Though not everyone may find this pleasurable, I found myself in the wonderful position last week of watching a lamb be born. Here in Central Washington, we normally don’t find ourselves with cloud cover and drizzly weather, but on this particular day, that is exactly what we had. When I saw one of our Katahdin ewes pawing at the ground (an obvious sign of advanced labor), as a photographer that normally has to battle with blinding light, I was excited at the prospect of sitting in the drizzle and shooting the process in the calm, spring light.
Before long, I found myself huddled up in the shelter with all four of my children, Leica in hand, ready to witness new life enter the world. I never tire of it.
Georgia has named all the lambs this year, all of them herb or weather related - for some reason that makes a lot of sense to a 12 year old. This little white bundle of lamb love is called “Flurry”.
Alas, lamb love is not the purpose of why I’m writing you today. I just can’t help myself from sharing these beautiful moments. Sure there’s afterbirth and a janky fence that needs repairing, but look past that. Look at the life at hand. This is real life remember. We’re far from the Disney version of the farm.
I’ll be sharing on the lambs later this week, but before then, I wanted to invite you to spend some time with me in the kitchen and the garden once again. Where else would I be ever?
Kitchen. Garden. Church. Rinse. Repeat.
Today, we’re spending time cleaning out old beds, planting new spring seeds both in the greenhouse and in the beds directly, as well as using up some of last year’s onion harvest to make some delicious French Onion soup. Right now, I’m intentionally focused on using up the food that we have before this year’s crop comes in strong!
Here’s the recipe…
French Onion Soup
5 onions (about 3 pounds)
4 tablespoons butter
1/2 teaspoon of dried thyme or 1 teaspoon fresh
2 bay leaves
8 cups homemade beef or chicken stock
4 tablespoons high-quality balsamic vinegar or Worcestershire sauce
Sea salt and freshly ground pepper to taste
Crusty bread of choice
5 tablespoons (per serving) of grated Swiss, Gruyere, or other melty cheese
Peel and slice the onions in half. Then, cut into thin strips.
Melt the butter in a large soup pot. Add in the sliced onions and the thyme. For the next half hour, on medium heat, allow the onions to slowly soften. You will need to stir them and tend to them to make sure they don’t burn at all. If they become too sticky, add in a few more tablespoons of butter. The point here is to slowly allow them to darken and become sticky.
Once the onions are nice and sticky, add in the bay leaves, and stock.
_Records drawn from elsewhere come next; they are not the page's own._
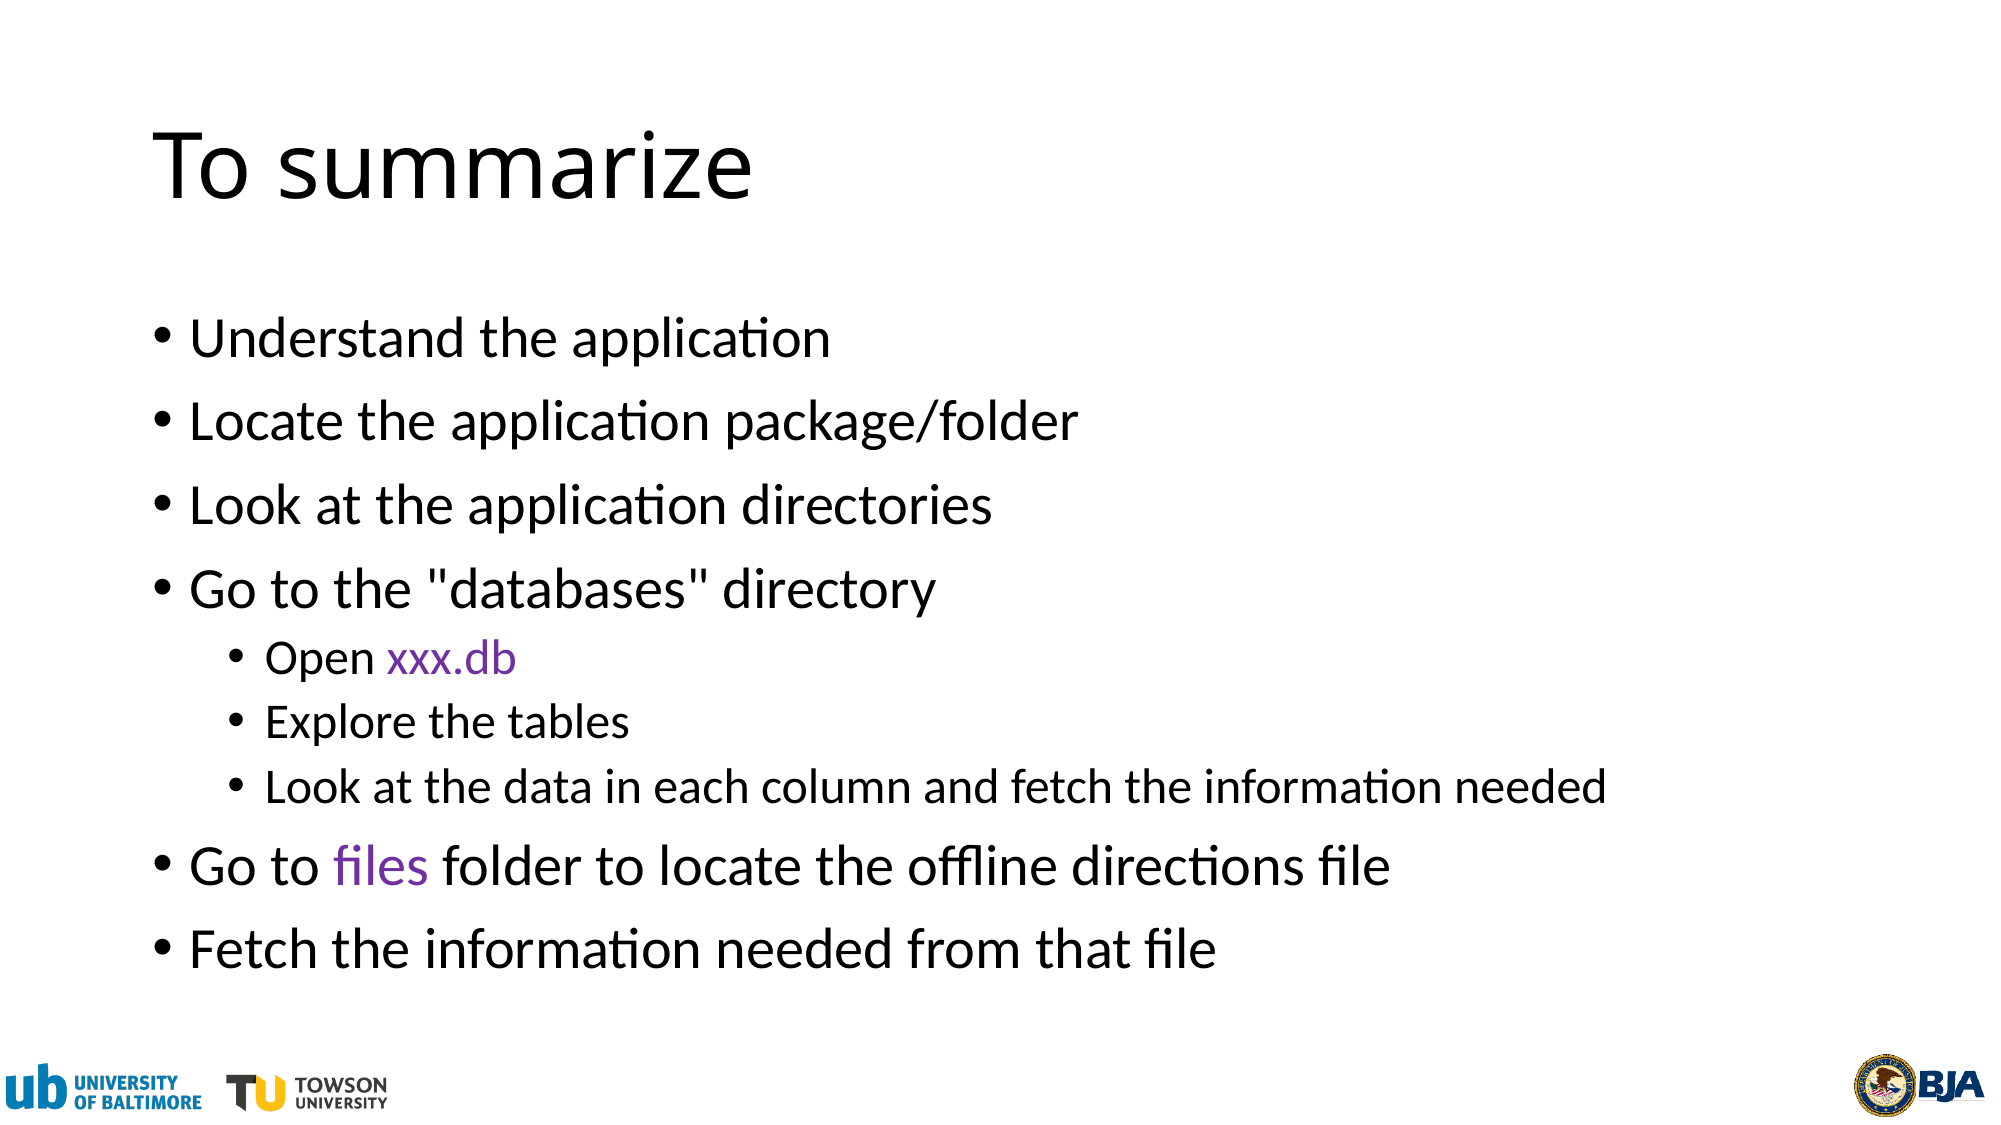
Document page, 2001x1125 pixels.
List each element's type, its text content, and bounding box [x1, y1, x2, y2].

list Understand the application Locate the application package/folder Look at the application directories Go to the "databases" directory Open xxx.db Explore the tables Look at the data in each column and fetch the information needed Go to files folder to locate the offline directions file Fetch the information needed from that file [137, 299, 1863, 1014]
picture [0, 1031, 407, 1125]
title To summarize [137, 59, 1863, 278]
picture [1854, 1054, 1986, 1117]
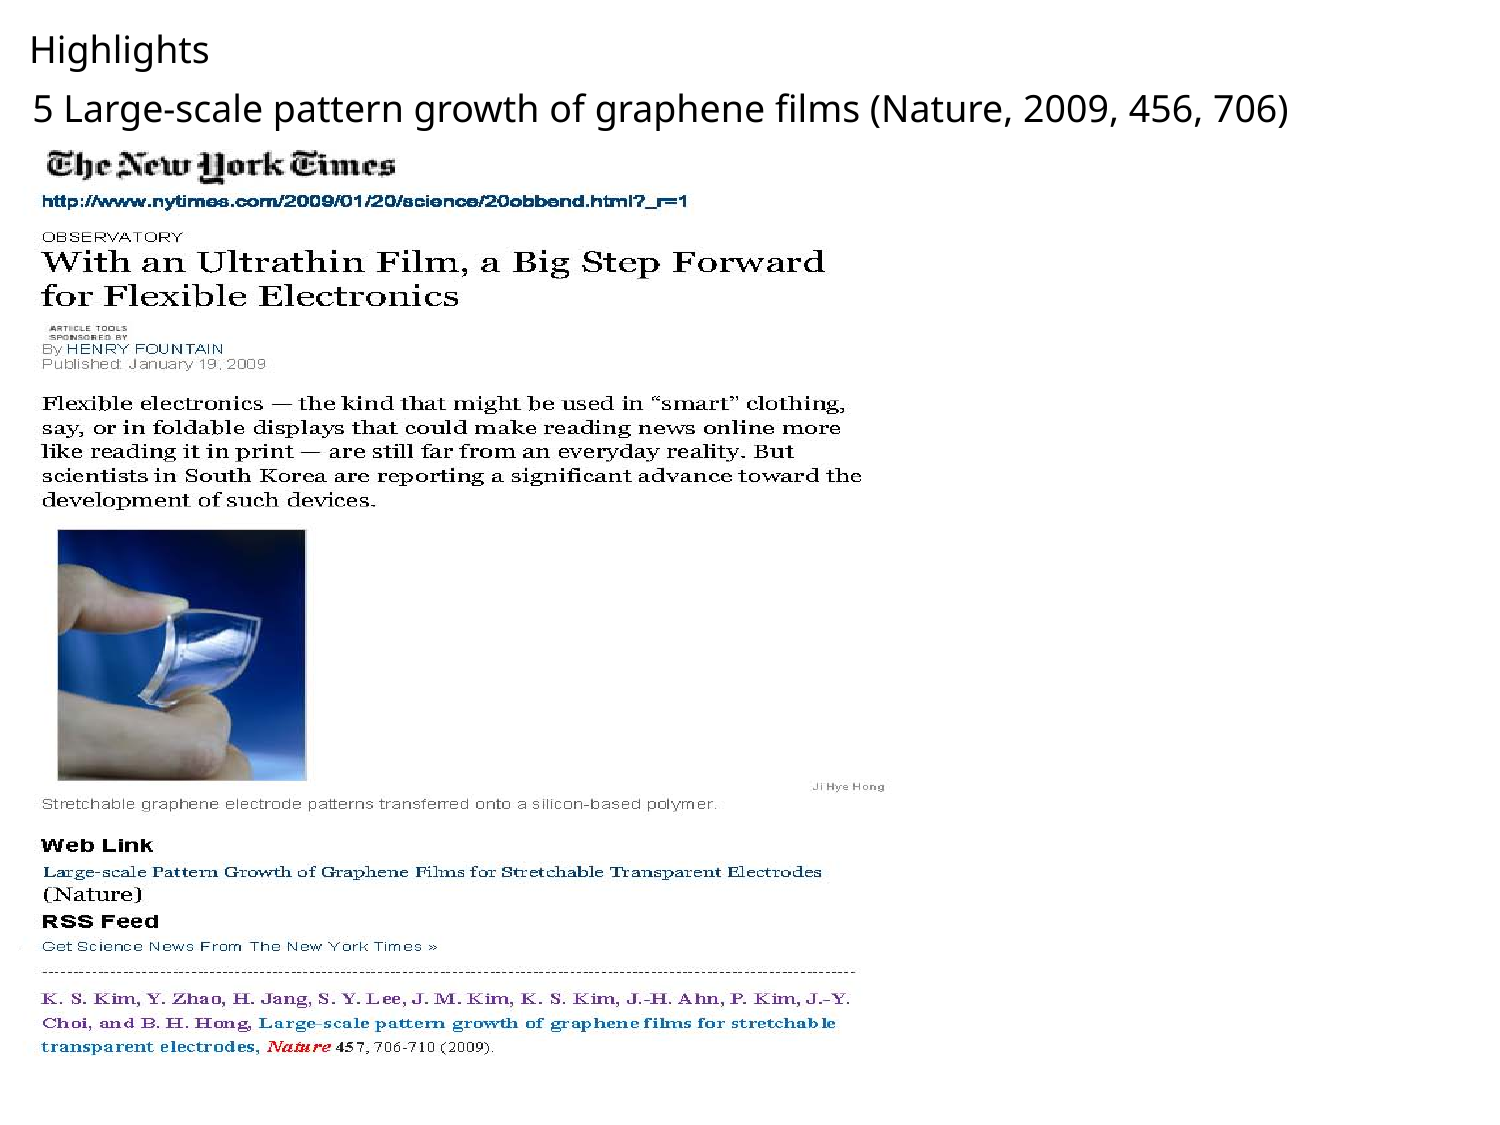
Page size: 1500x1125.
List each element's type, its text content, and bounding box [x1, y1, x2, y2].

text_box 5 Large-scale pattern growth of graphene films (Nature, 2009, 456, 706) [17, 78, 1344, 138]
picture [17, 148, 892, 1071]
text_box Highlights [14, 19, 225, 79]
Stir and bring to a simmer. Then, drizzle in the balsamic vinegar.
Cover and allow the soup to simmer until you’re ready to eat. Season with salt and pepper to your liking.
Gently scoop each serving into into an oven-safe dish, such as a ramekin.
Top each ramekin with a piece of crusty bread.
Lastly, top each serving with a healthy serving of grated cheese.
Place all the ramekins on a baking sheet and broil until the cheese is melted and the bread has gotten slightly crusty on the edges.
To make it even more delicious, take the time to toast the bread slices with a generous smear of butter before placing them over the onion soup. When I’m on my A-game, I’ll do that. Today wasn’t about my A-game. Today was about make sure there was food onto table when I came in from the garden, exhausted, and starving.
I hope you enjoy our time together in the garden! Pour a glass, gather up a bit of inspiration, and head to your own little patch of paradise to get your hands dirty!